» Estratto scelto
____

Le crepe nella coesione europea sull’invio di armi all’Ucraina sono sempre meno sotto traccia. In realtà più che di crepe, sarebbe giusto parlare di visioni diverse, sia pure in un’unità d’intenti che ha finora sempre trovato un accordo formale sulle sanzioni contro la Russia, giunte ormai al 10° pacchetto.

Due fatti in particolare hanno reso nei giorni scorsi piuttosto evidenti le differenze tra un’Europa che aiuta militarmente l’Ucraina con l’obiettivo dichiarato di voler arginare e respingere la Russia e un’Europa che fa lo stesso, ma è al contempo consapevole di dover trovare un accordo con il Cremlino per porre fine alla guerra.

Il primo riguarda la visita del presidente americano in Polonia, la seconda in pochi mesi. Proprio da Varsavia Joe Biden si è posto come antitesi al discorso neoimperialista e vittimista di Vladimir Putin, a un anno dall’invasione russa dell’Ucraina. Un’investitura importante nei confronti di un Paese che, nonostante mantenga aperto con l’Unione europea un gravissimo contenzioso sulla violazione dello Stato di diritto, è diventato la prima linea dell’argine europeo alla tragedia ucraina: sia come accoglienza dei profughi, circa 1 milione e mezzo in un anno; sia come fornitore di armi e sistemi d’arma a Kiev, ad esempio con la consegna dei primi carri armati Leopard.

La Polonia, assieme soprattutto alle Repubbliche Baltiche, ai Paesi scandinavi, al Regno Unito e ovviamente agli Stati Uniti, è fautrice di una linea – giusta o sbagliata che sia, non è questo il punto – senza compromessi nei confronti del Cremlino. Soltanto continuando a fornire le armi necessarie all’Ucraina, argomentano, si rafforzerà la capacità di resistenza di Kiev e si fiaccherà quella offensiva di Mosca costringendo quest’ultima quantomeno a sospendere l’aggressione e solo dopo a cercare una forma di compromesso.

Altri importanti Paesi europei come Germania e Francia, e qui veniamo al secondo fatto rilevante, la pensano diversamente, e secondo quanto rivelato dal Wall Street Journal sarebbero al lavoro su un piano per offrire all’Ucraina garanzie sulla sicurezza e la difesa e convincere di conseguenza il presidente Volodymyr Zelensky ad aprirsi all’ipotesi di un negoziato.

Le reazioni negative o fredde da parte di esponenti politici dell’Europa Centro-orientale non si sono fatte attendere e molti hanno ricordato quanto queste garanzie nei confronti dell’Ucraina – già fissate sul piano internazionale nel Memorandum di Budapest del 1994, quando Kiev cedette alla Russia il proprio arsenale nucleare – siano evaporate con l’invasione del 24 febbraio 2022.

____

» Elenco materiale
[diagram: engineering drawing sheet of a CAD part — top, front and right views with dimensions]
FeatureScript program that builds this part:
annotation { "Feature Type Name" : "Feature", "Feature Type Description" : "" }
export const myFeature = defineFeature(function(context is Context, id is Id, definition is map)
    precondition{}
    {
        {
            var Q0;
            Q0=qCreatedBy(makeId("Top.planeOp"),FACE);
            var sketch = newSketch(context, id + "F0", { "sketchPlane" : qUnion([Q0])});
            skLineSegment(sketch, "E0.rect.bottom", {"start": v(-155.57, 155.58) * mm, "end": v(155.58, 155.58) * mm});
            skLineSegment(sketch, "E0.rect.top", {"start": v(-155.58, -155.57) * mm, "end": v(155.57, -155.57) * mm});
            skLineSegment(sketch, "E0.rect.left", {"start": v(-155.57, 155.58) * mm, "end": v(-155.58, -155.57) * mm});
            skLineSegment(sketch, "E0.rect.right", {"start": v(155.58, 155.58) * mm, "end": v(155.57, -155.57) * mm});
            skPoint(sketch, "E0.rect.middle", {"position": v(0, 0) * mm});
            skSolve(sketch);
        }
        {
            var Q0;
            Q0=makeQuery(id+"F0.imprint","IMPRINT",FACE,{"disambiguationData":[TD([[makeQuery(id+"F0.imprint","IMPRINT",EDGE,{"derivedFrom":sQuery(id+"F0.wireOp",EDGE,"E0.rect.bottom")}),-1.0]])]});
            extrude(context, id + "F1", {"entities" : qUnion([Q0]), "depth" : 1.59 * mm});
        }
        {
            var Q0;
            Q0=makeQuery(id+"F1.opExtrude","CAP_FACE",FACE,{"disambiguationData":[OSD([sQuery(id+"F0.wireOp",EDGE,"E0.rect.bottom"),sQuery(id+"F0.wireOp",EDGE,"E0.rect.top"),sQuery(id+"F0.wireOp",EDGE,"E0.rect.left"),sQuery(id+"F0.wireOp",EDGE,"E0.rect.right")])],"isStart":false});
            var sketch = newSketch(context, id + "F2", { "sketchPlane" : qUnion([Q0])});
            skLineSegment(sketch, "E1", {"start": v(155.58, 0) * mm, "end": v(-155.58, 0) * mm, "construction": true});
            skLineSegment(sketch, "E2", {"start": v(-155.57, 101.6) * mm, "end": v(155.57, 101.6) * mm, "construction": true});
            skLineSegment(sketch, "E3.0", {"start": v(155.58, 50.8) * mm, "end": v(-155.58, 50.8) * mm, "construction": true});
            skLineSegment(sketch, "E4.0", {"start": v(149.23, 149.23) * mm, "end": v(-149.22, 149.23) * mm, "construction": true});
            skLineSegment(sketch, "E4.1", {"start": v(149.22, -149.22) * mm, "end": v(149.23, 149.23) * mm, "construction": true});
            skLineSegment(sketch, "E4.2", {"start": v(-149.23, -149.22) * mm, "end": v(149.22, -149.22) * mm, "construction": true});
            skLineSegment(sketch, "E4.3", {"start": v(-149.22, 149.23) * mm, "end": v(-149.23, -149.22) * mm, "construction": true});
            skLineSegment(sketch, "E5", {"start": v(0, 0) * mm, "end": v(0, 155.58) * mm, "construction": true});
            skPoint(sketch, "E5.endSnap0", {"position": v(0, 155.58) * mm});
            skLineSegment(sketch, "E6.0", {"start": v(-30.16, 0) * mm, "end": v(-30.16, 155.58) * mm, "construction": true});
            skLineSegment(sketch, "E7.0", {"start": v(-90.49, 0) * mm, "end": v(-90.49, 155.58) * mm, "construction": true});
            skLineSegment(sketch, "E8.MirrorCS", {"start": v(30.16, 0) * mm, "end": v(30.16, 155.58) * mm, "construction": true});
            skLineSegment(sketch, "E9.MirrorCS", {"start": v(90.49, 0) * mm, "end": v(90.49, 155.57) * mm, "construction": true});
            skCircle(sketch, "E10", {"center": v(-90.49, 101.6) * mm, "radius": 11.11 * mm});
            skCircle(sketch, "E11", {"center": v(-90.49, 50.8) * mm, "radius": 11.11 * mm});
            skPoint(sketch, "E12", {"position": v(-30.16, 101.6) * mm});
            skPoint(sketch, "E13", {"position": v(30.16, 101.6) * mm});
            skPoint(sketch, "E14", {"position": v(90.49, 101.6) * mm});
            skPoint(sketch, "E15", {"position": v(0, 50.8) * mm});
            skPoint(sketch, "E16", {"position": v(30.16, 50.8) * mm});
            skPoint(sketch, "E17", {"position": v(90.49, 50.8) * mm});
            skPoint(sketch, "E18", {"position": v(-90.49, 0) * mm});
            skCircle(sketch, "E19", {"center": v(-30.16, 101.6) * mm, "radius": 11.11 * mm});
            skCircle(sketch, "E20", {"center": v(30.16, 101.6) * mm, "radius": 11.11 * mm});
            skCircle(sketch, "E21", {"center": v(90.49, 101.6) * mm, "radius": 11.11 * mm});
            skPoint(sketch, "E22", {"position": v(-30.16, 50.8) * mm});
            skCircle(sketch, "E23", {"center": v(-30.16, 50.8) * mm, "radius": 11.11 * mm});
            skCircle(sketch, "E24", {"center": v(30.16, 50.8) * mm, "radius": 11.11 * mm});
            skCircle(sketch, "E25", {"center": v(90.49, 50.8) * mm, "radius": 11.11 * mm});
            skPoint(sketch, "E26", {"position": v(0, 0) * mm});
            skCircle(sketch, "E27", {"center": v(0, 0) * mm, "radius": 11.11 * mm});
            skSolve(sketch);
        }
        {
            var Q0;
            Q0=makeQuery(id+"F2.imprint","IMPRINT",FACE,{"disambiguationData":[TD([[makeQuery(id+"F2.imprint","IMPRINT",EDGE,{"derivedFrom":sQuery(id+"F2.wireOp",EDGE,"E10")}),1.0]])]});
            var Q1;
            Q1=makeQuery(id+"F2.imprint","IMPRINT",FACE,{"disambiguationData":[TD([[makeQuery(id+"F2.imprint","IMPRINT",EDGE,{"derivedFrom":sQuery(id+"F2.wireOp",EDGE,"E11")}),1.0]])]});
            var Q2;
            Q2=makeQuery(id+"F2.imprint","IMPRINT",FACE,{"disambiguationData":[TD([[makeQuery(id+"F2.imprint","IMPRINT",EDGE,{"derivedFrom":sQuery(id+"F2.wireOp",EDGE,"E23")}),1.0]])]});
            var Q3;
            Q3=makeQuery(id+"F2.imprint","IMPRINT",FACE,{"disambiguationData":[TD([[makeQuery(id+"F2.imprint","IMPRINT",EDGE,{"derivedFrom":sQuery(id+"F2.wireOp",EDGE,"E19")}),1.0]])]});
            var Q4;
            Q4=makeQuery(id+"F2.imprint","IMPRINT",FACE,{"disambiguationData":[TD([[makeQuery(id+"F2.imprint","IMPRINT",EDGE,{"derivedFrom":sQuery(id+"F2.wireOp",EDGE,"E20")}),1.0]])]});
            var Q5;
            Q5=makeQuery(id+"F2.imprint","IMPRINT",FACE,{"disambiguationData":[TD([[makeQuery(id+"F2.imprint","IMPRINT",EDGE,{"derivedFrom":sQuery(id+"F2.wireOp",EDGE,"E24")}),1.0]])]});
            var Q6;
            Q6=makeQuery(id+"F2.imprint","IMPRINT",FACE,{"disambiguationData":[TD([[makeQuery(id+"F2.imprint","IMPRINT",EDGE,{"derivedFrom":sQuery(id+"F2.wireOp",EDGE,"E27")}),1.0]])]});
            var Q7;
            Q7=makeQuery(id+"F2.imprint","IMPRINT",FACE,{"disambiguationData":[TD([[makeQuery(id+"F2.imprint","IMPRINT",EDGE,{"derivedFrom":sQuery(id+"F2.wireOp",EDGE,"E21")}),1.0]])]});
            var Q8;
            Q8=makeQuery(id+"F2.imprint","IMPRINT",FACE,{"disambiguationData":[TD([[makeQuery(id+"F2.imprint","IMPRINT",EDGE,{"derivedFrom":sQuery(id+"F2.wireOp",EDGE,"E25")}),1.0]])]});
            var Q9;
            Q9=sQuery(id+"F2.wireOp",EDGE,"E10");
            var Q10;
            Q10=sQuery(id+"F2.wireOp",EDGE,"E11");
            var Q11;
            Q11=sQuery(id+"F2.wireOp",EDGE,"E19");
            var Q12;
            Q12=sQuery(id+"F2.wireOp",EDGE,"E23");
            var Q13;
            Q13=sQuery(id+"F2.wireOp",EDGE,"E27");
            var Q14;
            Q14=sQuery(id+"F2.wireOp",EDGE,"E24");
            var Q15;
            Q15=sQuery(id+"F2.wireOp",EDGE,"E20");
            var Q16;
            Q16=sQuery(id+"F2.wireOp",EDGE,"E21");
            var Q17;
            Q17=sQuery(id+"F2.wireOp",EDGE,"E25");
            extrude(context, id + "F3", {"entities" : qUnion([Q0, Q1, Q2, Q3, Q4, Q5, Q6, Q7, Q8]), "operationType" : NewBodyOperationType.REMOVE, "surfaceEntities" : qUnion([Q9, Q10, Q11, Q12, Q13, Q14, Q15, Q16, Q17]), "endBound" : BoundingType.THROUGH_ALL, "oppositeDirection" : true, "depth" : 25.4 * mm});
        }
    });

____

» Compiti da svolgere
(1) Per ciascuna affermazione, rispondi sì o no in base all'articolo sull'Ucraina e cita le parole che lo provano. (a) La Polonia ha accolto circa un milione e mezzo di profughi in un anno. (b) Il piano di Germania e Francia è stato rivelato dal New York Times. (c) Le sanzioni contro la Russia sono arrivate al decimo pacchetto.
(2) Riprendi l'articolo sull'Ucraina dopo l'ultima frase e scrivine il seguito.
Questo materiale è a parte e non ha niente a che fare con l'articolo sull'Ucraina.

» Soluzioni
(1)
(a) Sì: "circa 1 milione e mezzo in un anno".
(b) No: "secondo quanto rivelato dal Wall Street Journal".
(c) Sì: "giunte ormai al 10° pacchetto".

(2)
Tra questi, il ministro degli Esteri lituano Gabrielus Landsbergis, in un lungo thread su Twitter ha sintetizzato il “pensiero forte” dell’altra Europa, spesso fatta di piccoli Paesi che confinano con la Russia e hanno al proprio interno importanti comunità russofone, come la stessa Lituania, la Lettonia e l’Estonia. Secondo Landsbergis «l’Ucraina può vincere», e tra i miti da sfatare in Occidente c’è sicuramente quello che «la Russia sia imbattibile». Avverte però che Mosca non si siederà al tavolo delle trattative perché stanca: Putin ha annunciato una crociata, «quindi non può fermarsi». E ricorda che la seconda guerra mondiale non è finita grazie a una negoziato. Per lui, come per altri leader di questa Europa più affine alla linea anglo-americana, «la pace è nel rispetto dei confini» e «potrà essere sostenibile solo se Putin sarà sconfitto».

Sono parole dure secondo altri alleati europei, e forse, nel gioco delle parti, vanno di proposito più lontano di quelle pronunciate dallo stesso Biden a Varsavia. L’Unione europea ha alle spalle un anno di decisioni storiche, di linee rosse attraversate con impressionante rapidità, a cominciare dall’utilizzo, per la prima volta, dello European Peace Facilitycome strumento di finanziamento delle armi all’Ucraina. Davanti a sé non ha un futuro meno complicato. La Russia di Putin promette una guerra senza fine, o quantomeno di lungo termine, e sa benissimo come far leva sui diversi sentimenti che in Europa animano il contrasto all’invasione dell’Ucraina. Il mantenimento della coesione sarà l’altra battaglia quotidiana dell’Unione.